## start

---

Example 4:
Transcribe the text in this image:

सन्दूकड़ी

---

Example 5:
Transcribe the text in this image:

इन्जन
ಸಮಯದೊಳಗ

## end

TASK REQUIREMENTS =>
Rewrite the records above as a two-column CSV with the header columns "prompt" and "transcription", giving one row per record. Place each record's request text and its answer in separate quoted fields, and replace any line breaks with spaces.

REPLY =>
prompt,transcription
"--- Example 4: Transcribe the text in this image:","सन्दूकड़ी"
"--- Example 5: Transcribe the text in this image:","इन्जन ಸಮಯದೊಳಗ"